The result applies to training more complicated model in the following ways:
1. For MIMO (multi-input multi-output) LDS, given suitable condition, a perturbed system, which can be regarded as multiple coupled SISO LDS, serves as a good approximation;
2. For MIMO LDS, consider multiple SIMO LDS by randomly projecting the original input onto 1-dimension subspaces, the averaged output of these SIMO LDS can approximate the output of the original system given sufficiently large number of projections;
3. For nonliear RNNs, nonliear operation from layer to layer is approximated by a stack of time-varying LDS.

__ Strengths__: This paper suggested several approaches to approximate complicate dynamical systems by combination of simple linear systems, the claims and propositions regarding the approximation accuracy are well developed and supported by the numerical simulations. In the broad sense, these approaches are examples of identifying complicated systems by combination of simple systems with reasonable accuracy, which, as claimed by the author, might improve the computation efficiency.

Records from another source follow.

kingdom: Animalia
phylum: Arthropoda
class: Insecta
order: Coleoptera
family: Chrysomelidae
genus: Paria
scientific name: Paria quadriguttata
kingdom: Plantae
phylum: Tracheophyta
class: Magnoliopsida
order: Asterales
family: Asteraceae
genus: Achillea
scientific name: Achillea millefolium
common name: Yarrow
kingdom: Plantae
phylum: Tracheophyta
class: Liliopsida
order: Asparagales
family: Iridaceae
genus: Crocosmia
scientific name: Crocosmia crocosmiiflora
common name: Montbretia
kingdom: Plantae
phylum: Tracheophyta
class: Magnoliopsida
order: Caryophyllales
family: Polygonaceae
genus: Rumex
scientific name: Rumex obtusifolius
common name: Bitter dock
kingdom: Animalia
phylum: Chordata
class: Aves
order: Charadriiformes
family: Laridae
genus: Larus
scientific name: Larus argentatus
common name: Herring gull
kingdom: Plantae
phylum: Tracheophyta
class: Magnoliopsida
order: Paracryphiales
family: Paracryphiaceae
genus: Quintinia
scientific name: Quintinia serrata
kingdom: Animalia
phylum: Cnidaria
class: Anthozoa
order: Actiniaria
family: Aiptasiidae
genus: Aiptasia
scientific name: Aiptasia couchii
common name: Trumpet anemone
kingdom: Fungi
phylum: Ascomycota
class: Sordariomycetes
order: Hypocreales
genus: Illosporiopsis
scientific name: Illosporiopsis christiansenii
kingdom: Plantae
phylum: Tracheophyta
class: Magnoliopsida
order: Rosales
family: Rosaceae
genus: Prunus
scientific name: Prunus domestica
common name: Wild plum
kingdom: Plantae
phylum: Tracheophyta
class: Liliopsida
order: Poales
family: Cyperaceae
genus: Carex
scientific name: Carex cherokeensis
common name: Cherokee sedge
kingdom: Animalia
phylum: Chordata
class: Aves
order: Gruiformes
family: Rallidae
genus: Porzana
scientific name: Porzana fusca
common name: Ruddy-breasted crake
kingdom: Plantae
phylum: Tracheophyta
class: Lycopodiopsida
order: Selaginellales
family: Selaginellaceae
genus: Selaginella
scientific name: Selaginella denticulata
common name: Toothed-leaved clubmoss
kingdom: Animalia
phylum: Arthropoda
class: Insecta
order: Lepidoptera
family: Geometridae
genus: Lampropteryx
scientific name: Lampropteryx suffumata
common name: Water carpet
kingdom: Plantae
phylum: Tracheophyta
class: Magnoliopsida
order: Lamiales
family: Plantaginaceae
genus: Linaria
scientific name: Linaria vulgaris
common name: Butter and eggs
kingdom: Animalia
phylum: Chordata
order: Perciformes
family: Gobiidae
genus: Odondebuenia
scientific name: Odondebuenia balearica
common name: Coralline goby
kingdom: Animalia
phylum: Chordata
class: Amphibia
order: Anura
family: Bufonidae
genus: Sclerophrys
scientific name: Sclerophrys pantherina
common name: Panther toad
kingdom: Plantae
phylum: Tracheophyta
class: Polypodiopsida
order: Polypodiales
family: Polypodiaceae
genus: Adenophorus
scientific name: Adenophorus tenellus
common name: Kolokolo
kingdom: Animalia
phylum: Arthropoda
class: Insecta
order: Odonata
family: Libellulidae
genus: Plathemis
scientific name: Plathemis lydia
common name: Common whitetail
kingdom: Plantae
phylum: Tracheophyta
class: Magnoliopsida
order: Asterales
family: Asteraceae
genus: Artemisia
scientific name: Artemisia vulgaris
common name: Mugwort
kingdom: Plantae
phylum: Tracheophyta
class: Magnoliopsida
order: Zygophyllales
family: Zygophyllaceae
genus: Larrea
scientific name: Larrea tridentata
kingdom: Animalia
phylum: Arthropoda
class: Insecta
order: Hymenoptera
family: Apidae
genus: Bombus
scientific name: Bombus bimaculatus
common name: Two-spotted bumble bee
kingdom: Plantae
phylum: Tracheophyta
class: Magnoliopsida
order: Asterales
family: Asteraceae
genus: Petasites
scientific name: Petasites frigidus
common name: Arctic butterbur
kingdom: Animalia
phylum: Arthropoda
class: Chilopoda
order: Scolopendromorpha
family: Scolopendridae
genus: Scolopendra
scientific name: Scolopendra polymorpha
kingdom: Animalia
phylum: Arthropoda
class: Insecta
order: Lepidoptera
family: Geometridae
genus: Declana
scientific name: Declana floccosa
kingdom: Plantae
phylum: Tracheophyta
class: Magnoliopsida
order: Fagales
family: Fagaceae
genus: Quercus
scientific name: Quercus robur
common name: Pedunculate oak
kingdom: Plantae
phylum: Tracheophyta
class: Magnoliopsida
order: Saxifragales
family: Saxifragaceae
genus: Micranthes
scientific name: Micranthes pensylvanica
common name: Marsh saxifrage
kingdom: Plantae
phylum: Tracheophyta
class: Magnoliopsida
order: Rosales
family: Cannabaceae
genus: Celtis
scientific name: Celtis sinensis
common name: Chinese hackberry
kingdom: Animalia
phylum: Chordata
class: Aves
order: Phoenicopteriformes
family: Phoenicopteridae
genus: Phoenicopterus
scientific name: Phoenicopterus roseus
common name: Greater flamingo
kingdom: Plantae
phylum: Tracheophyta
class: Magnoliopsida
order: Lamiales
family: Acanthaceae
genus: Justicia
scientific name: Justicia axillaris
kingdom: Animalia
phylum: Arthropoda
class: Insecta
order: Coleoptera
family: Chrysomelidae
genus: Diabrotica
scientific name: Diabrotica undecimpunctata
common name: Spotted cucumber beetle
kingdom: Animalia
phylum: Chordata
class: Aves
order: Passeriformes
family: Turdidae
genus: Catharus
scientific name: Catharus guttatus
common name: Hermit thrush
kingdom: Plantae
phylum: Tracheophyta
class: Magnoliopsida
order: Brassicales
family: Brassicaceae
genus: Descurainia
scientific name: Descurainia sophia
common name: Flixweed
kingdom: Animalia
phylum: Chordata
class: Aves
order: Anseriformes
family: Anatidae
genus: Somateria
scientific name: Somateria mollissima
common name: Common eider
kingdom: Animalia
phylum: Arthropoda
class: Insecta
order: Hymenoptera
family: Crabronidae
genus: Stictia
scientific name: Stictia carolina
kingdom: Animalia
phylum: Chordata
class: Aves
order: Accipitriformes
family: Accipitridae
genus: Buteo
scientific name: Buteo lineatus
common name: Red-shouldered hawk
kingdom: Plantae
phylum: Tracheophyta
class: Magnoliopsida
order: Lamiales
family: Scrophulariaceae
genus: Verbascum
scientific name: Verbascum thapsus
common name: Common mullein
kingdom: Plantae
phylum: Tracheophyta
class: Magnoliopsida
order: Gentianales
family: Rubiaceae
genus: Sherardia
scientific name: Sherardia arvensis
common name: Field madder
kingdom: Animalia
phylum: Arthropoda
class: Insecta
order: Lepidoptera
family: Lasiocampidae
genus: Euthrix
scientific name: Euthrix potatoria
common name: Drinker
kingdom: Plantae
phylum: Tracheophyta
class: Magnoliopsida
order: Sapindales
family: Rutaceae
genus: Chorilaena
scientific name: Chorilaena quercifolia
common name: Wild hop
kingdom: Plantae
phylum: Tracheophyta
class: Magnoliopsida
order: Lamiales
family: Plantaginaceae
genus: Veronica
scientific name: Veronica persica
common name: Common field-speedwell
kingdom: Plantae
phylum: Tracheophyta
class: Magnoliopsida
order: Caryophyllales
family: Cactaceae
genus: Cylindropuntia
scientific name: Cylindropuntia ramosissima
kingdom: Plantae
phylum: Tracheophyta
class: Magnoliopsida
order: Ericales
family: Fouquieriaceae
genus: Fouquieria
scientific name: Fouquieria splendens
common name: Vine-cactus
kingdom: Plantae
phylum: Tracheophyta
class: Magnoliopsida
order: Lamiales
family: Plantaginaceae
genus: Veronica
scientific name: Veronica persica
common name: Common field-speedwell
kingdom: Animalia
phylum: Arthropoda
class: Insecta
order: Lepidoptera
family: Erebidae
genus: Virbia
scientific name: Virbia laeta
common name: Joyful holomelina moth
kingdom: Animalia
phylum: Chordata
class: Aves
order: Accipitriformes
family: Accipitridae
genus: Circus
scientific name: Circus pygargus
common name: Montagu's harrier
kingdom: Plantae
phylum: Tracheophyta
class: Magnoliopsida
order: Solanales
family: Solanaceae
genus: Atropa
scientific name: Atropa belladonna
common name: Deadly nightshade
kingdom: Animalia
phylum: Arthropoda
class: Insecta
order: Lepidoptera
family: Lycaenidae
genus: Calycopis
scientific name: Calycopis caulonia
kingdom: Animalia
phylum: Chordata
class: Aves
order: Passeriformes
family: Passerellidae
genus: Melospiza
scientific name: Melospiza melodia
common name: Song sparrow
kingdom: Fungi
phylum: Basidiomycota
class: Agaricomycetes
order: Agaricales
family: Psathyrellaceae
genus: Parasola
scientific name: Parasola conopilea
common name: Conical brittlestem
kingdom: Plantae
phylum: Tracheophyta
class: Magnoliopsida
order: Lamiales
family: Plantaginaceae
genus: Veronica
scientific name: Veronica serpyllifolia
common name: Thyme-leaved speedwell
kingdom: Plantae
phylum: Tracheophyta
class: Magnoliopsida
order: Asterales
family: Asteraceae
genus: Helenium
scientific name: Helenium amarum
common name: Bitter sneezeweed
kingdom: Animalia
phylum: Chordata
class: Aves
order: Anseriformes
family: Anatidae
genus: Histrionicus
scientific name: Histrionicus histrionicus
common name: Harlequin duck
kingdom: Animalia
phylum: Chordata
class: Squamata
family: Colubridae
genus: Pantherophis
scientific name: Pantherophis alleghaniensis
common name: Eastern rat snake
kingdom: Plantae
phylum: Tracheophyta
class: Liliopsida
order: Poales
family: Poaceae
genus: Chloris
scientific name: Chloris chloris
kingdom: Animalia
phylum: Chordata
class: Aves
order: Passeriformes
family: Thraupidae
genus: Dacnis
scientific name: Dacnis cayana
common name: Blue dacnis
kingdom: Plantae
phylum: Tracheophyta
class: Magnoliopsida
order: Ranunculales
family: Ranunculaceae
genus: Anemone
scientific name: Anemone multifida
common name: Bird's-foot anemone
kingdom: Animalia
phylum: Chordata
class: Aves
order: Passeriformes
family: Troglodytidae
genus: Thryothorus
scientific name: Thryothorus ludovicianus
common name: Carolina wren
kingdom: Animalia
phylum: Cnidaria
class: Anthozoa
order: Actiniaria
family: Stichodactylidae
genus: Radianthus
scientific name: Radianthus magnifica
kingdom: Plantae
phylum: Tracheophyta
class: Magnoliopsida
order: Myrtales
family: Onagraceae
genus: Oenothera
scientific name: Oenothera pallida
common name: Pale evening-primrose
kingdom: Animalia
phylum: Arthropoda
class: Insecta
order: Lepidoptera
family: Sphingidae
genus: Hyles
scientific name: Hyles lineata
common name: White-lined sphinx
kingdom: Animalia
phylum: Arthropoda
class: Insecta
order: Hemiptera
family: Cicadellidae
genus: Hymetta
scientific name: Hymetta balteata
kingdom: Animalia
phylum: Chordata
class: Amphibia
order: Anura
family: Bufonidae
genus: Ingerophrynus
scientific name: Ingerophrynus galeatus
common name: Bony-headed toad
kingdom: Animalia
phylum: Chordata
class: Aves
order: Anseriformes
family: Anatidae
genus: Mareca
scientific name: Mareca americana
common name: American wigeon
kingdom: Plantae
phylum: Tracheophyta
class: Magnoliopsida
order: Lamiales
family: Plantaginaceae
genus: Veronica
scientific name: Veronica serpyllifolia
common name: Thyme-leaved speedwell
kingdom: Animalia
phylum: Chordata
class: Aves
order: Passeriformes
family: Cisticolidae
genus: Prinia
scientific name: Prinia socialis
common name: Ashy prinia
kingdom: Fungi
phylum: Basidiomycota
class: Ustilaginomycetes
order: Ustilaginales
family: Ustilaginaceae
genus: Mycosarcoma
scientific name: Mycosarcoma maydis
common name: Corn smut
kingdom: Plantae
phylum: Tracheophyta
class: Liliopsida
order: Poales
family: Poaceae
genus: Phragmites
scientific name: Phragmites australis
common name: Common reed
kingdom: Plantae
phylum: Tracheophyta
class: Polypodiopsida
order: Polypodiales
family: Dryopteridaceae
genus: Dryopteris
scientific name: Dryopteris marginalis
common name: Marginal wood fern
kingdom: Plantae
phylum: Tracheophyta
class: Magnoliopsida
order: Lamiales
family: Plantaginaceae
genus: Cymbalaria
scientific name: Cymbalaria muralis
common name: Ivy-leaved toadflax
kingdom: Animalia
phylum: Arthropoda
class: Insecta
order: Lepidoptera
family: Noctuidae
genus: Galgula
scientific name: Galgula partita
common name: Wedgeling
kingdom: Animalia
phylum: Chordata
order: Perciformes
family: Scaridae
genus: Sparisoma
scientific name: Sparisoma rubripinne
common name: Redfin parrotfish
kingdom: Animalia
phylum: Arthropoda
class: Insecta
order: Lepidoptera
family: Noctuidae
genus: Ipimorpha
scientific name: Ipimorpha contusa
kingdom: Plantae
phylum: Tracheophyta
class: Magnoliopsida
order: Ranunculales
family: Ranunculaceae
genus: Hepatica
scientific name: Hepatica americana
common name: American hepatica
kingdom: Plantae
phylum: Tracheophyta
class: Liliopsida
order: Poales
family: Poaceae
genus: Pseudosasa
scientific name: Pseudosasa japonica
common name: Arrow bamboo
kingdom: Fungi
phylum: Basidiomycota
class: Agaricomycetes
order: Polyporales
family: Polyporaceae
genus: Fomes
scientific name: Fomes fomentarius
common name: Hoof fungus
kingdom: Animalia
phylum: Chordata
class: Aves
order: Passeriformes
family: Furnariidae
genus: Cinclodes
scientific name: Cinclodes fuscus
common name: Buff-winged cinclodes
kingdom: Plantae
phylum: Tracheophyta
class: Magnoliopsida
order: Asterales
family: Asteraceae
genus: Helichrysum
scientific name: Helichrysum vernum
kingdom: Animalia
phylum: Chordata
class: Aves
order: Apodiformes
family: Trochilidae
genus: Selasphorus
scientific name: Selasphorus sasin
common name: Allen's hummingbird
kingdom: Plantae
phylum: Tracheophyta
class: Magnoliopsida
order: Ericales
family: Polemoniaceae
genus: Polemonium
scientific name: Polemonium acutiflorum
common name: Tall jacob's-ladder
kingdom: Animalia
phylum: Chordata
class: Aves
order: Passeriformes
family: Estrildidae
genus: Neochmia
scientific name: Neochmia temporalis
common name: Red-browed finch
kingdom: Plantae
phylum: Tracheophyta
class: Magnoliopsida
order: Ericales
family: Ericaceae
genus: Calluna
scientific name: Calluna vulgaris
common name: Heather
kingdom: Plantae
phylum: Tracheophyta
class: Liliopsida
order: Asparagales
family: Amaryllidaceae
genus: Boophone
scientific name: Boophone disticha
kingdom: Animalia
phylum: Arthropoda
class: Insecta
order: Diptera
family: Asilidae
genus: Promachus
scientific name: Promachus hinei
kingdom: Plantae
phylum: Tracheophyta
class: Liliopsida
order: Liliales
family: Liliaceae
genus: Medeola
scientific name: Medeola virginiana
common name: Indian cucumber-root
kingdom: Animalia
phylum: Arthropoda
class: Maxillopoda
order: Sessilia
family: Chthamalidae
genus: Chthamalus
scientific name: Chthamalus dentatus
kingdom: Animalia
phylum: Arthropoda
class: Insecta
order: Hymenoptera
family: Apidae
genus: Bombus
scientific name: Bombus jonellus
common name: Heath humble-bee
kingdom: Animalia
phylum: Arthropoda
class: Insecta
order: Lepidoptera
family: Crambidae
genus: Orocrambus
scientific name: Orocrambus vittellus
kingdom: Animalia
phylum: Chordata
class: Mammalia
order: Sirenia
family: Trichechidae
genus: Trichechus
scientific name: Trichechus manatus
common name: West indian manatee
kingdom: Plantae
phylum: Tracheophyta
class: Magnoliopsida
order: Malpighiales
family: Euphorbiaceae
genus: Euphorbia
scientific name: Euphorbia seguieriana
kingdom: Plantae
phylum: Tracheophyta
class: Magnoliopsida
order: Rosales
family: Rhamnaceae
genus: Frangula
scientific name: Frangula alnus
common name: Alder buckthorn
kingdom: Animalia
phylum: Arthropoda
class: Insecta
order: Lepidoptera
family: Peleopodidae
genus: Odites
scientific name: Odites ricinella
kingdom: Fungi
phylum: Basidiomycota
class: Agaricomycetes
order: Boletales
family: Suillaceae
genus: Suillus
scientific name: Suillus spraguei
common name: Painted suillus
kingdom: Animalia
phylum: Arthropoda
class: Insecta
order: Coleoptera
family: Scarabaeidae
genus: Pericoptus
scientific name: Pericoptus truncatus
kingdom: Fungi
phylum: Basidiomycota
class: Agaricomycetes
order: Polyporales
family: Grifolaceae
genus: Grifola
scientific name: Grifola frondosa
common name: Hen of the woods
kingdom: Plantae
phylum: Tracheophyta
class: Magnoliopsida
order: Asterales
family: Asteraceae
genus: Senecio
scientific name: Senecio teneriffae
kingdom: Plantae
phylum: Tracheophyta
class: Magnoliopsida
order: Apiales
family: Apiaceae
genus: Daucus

__ Weaknesses__: To well motivate the approach of system identification with combination of linear systems. The LDStack, the RNN structure proposed in the paper, is supposed to: 1) have as rich expressive power as ordinary RNNs; 2) have some advantages over ordinary RNNs in some aspects such as computational complexity, dimension of parameter space, etc. In this paper, 1) is theoretically and numerically supported, while 2) is not seen from the numerical experiments. To be specific, one of the motivation of such approach is the high computational efficiency of training SIMO LDS for long sequence data. However, in the experiments there is no comparison between LDStack and ordinary RNNs regarding computation efficiency, possibly with dependency on the length of the sequence data.

__ Correctness__: yes

__ Clarity__: Theoretical part: well written with a few minor typos and problems
Algorithm part: Overall good but would be better with more details on the implementation of the LDStack: explicit parameterization and the gradients.
Experiment: see Weaknesses.

__ Relation to Prior Work__: yes

__ Reproducibility__: Yes

__ Additional Feedback__: typos:
1. line 109, C is missing in the canonical form; e_n, e_2 shoud be e_n(\lambda), e_2(\lambda).
2. line 124 Lemma 2, A is required to have the canonical form. The section 2.2 didn't explicitly specify that.
3. Typos in Figure 1. the state transition and output equations.
Comments:
1. line 170 Lemma 3, there is the degenerate case where A has repeated eigenvalues, which is not considered here (actually the reachablity prevents this case, but it is possible to have two eigenvalues close to each other, does that causes any numerical issues?)
2. line 461 in supplement, the proof only consider the case when A is normal, which is insufficient.